"On n'est pas dans le futurisme, mais dans un drame bourgeois ou un thriller atmosphérique"
Jeunes mariés, Driss et Souad savourent les plaisirs du bonheur conjugal lorsque leur vie bascule suite à l'agression de la jeune femme par un commissaire de police ivre.
Le couple porte plainte et se heurte ainsi à la réalité immuable d'un système judiciaire pourri : corruption, népotisme, impunité, harcèlement, intimidations, abus de tout genre...
Les années passent, le procès n'a jamais lieu. Souad s'entête à obtenir justice, se bat, s'use, tombe malade et finit par mourir.
Le jardin des pleurs est un récit inspiré d'une histoire vraie, celle d'un procès mortel, mais que l'auteur a décidé de raconter avec humour, faisant ainsi le choix de rire d'une réalité affligeante pour ne pas avoir à en pleurer.
Mohamed Nedali s'empare d'un fait divers, d'une histoire tristement vraie pour construire son roman. Il en fait un récit très précis. On connaît quasiment tout de la vie de Driss, le narrateur, dans les moindres détails : le pistonnage pour entrer à l'école d'infirmiers, un autre pour être nommé à Marrakech, son installation et la déco de son studio et évidemment la procédure, les reculades de la justice. Une écriture chirurgicale, rien n'est laissé au hasard. Mohamed Nedali écrit presque un témoignage sur le fonctionnement du système judiciaire marocain. Et le résultat n'est pas joli et ferait froid dans le dos. Compromission et corruption, passe-droits aux "dignitaires de l'état", c'est dire si Driss et Souad ont peu de chances de voir leur dossier aboutir : "... les magistrats [ont] des consignes leur interdisant formellement de traîner les dignitaires de l'Etat devant la justice, quel que soit le chef d'accusation pour lequel ils sont poursuivis. [...] Pour [...] ne pas entamer ce qu'ils appellent l'hiba, l'aura ou l'intouchabilité dont jouit tout haut commis de l'Etat au sein de la société." (p. 160). Un avocat ami de Driss lui explique comment fonctionne la justice, un réseau de relations et d'échanges de services : "J'ai moi aussi appris à collaborer avec mes collègues avocats, à courtiser juges et magistrats, à leur faire des courbettes, à leur graisser la patte... Qu'est-ce que tu veux, notre système judiciaire est ainsi fait : l'avocat doit s'y soumettre ou se démettre !" (p.199) L'administration en général est gangrénée par le bakchich généralisé, pour obtenir tel ou tel papier plus rapidement, un résultat d'analyse, éviter une contravention, les billets de dirhams passent vite d'une main dans une autre dans le livre.
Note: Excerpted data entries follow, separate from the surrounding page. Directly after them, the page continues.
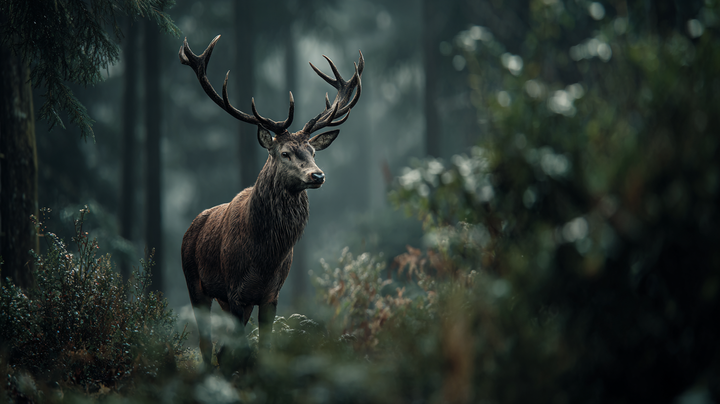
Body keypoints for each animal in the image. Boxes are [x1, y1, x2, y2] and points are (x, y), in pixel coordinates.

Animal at [178, 35, 363, 369]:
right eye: (285, 153)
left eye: (312, 152)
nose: (318, 175)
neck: (264, 257)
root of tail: (192, 227)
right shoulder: (234, 290)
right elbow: (234, 352)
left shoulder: (270, 295)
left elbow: (263, 349)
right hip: (194, 282)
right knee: (206, 344)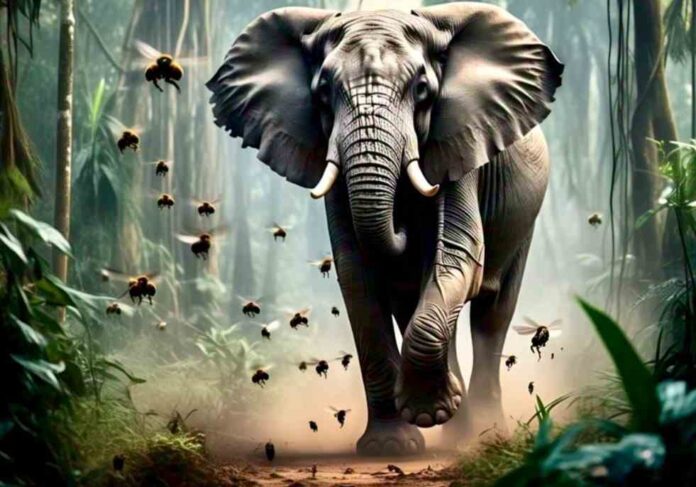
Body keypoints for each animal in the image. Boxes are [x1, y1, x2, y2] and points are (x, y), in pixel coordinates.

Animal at [207, 2, 563, 456]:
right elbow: (357, 274)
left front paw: (428, 414)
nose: (405, 223)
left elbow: (459, 257)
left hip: (525, 218)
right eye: (324, 92)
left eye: (422, 89)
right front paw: (392, 445)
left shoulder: (462, 142)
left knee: (492, 314)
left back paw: (481, 433)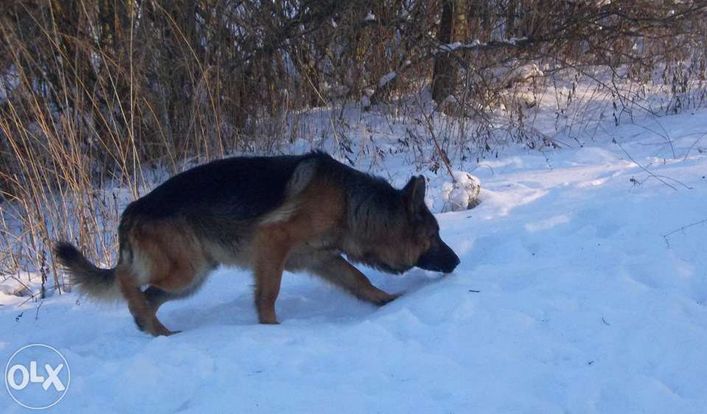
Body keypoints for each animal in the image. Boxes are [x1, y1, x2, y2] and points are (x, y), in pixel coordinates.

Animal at [56, 153, 464, 336]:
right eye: (433, 236)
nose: (458, 262)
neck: (350, 204)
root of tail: (130, 211)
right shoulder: (273, 245)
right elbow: (268, 294)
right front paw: (270, 329)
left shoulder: (322, 259)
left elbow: (359, 280)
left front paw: (387, 301)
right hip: (185, 270)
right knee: (126, 279)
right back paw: (151, 324)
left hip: (191, 280)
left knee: (147, 298)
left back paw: (154, 329)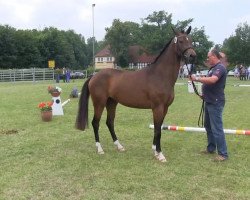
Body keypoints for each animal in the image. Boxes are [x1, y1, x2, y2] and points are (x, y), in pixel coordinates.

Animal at [75, 26, 196, 162]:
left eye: (190, 40)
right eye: (180, 41)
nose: (192, 55)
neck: (160, 75)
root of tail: (94, 76)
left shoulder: (165, 108)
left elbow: (158, 128)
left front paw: (155, 150)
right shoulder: (158, 107)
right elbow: (158, 129)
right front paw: (160, 154)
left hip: (111, 103)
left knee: (109, 122)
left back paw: (119, 146)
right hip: (99, 103)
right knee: (95, 123)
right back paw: (100, 149)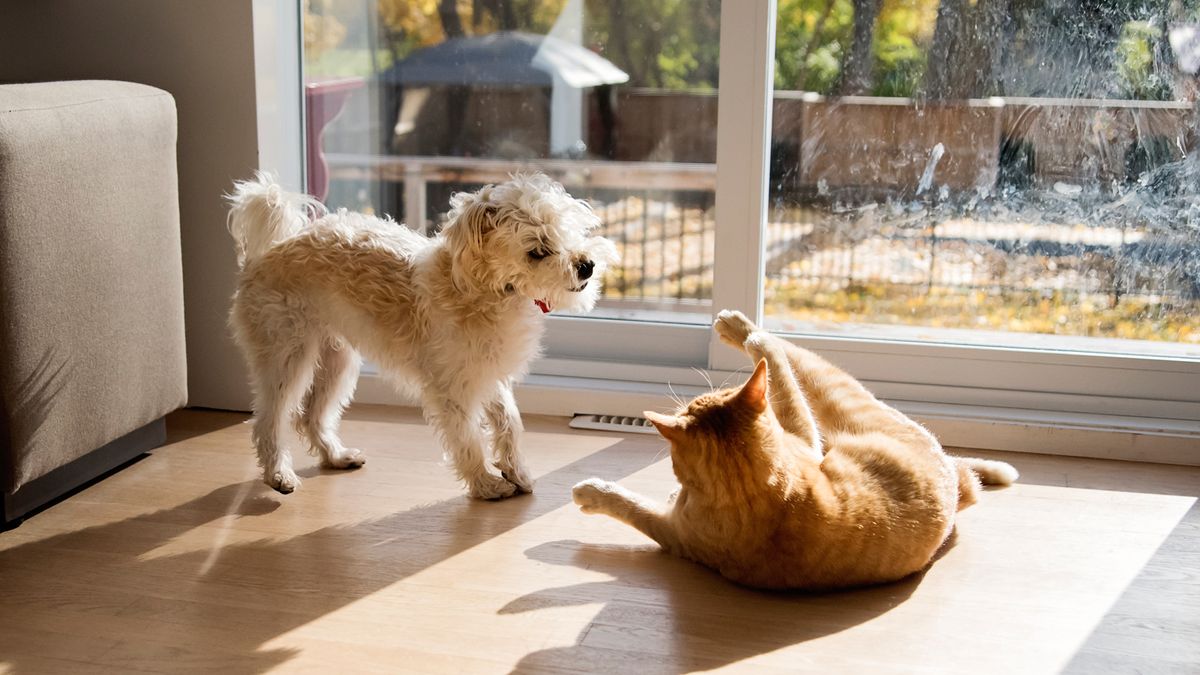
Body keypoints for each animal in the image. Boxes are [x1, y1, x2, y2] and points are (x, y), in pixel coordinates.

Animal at [225, 171, 619, 499]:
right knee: (269, 420)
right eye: (537, 251)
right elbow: (467, 438)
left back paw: (336, 457)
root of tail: (267, 251)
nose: (587, 265)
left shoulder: (485, 373)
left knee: (312, 416)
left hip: (338, 361)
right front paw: (487, 485)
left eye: (569, 231)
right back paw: (279, 475)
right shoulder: (453, 390)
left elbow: (509, 422)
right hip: (287, 358)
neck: (484, 290)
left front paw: (517, 473)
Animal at [571, 309, 1012, 588]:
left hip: (843, 401)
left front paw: (592, 492)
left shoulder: (671, 531)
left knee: (784, 352)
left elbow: (629, 504)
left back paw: (740, 326)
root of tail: (952, 484)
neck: (753, 492)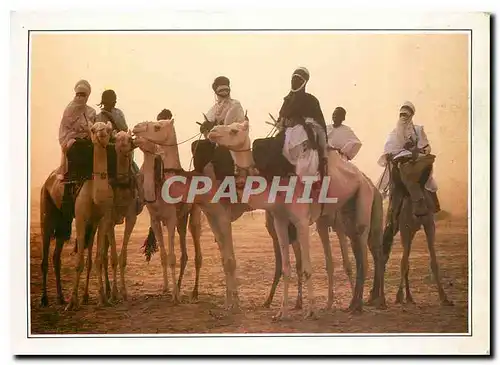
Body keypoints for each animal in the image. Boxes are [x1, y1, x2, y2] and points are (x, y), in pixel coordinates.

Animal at [207, 120, 386, 318]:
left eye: (233, 130)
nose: (212, 132)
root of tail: (370, 183)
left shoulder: (301, 222)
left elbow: (307, 267)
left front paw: (311, 311)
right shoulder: (280, 221)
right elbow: (286, 267)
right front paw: (281, 313)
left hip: (363, 199)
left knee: (364, 253)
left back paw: (361, 305)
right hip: (341, 215)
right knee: (349, 253)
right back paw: (344, 304)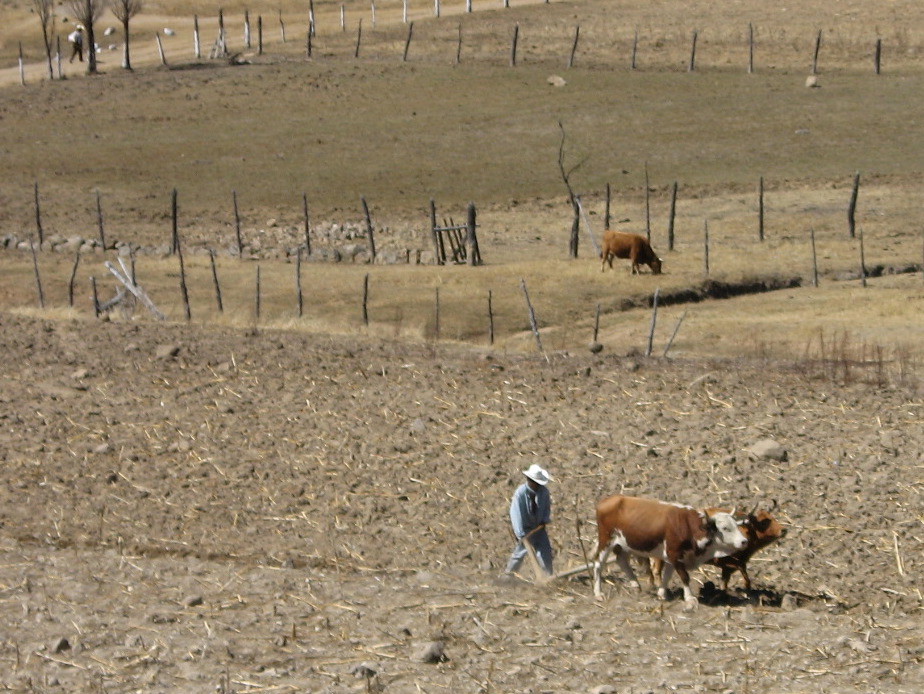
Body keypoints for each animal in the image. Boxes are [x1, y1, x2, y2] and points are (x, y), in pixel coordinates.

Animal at [592, 494, 752, 608]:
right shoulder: (675, 554)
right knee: (598, 564)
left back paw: (636, 585)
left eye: (736, 525)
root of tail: (608, 500)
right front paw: (690, 598)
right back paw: (598, 593)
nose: (744, 541)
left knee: (622, 561)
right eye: (725, 528)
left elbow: (667, 576)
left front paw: (662, 594)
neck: (688, 526)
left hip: (625, 544)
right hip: (606, 540)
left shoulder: (671, 557)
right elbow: (685, 577)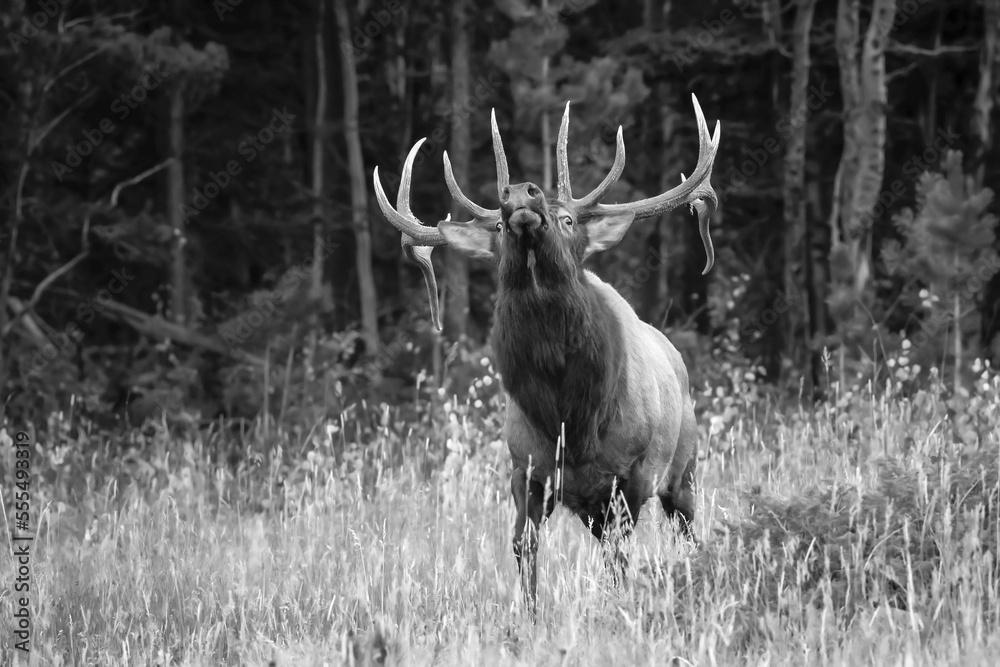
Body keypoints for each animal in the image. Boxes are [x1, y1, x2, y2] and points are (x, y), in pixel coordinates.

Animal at [373, 94, 720, 613]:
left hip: (685, 468)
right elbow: (524, 544)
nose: (521, 193)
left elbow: (621, 555)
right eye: (498, 224)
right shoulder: (526, 469)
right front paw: (530, 615)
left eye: (569, 219)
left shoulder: (632, 476)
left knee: (686, 533)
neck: (569, 417)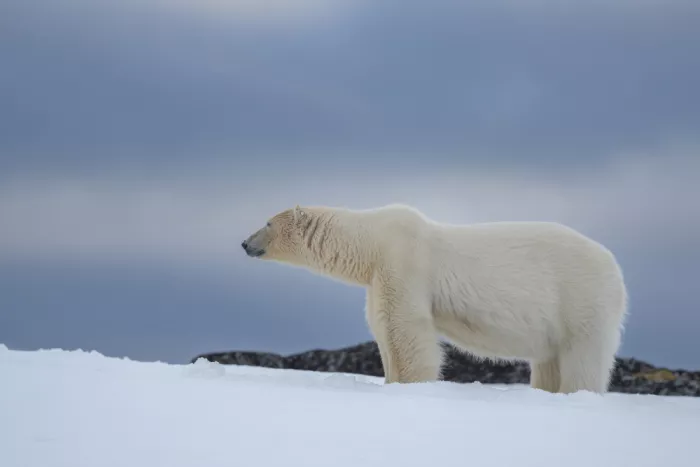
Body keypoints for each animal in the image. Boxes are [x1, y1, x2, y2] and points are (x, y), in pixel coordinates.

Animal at [241, 203, 628, 394]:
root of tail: (616, 271)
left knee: (583, 357)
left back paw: (577, 393)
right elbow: (383, 329)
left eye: (267, 223)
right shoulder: (379, 277)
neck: (373, 241)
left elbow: (407, 330)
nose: (244, 243)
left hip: (580, 299)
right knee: (549, 361)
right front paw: (390, 382)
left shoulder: (403, 263)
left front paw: (412, 386)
Mohamed Nedali critique sévèrement, sans aucune concession la société marocaine, tout s'achète, se négocie, jusqu'aux prières pour un enterrement ! Néanmoins, on sent dans ce qu'il écrit tout l'amour qu'il a pour son pays et ses habitants qui vivent ces situations au quotidien. Ce n'est pas une critique gratuite pour médire, je l'ai pris plus comme une critique pour appeler à une prise de conscience et surtout à un changement radical des mentalités et pratiques, de manière descendante : que les élites commencent et ensuite, la société suivra !
Malgré la dénonciation virulente, le livre arbore plutôt un ton ironique, sarcastique et caustique. On ne se dit pas qu'il en fait trop, que là, c'est bon, basta. Non, on compatit aux malheurs du jeune couple, on espère qu'ils vont s'en sortir, et on espère surtout, que plus généralement, le Maroc deviendra un jour un pays démocratique qui permet aux pauvres d'être défendus face à des nantis ou des hommes puissants. Un bouquin fort et très accessible, absolument pas déprimant malgré le thème abordé.
Mohamed Nedali est un auteur reconnu -bon, perso, je ne le connaissais pas- qui à reçu divers prix, celui du Grand Atlas (présidé par JMG Le Clézio) et celui de la Mamounia (présidé par C. Orban), pour des ouvrages précédents.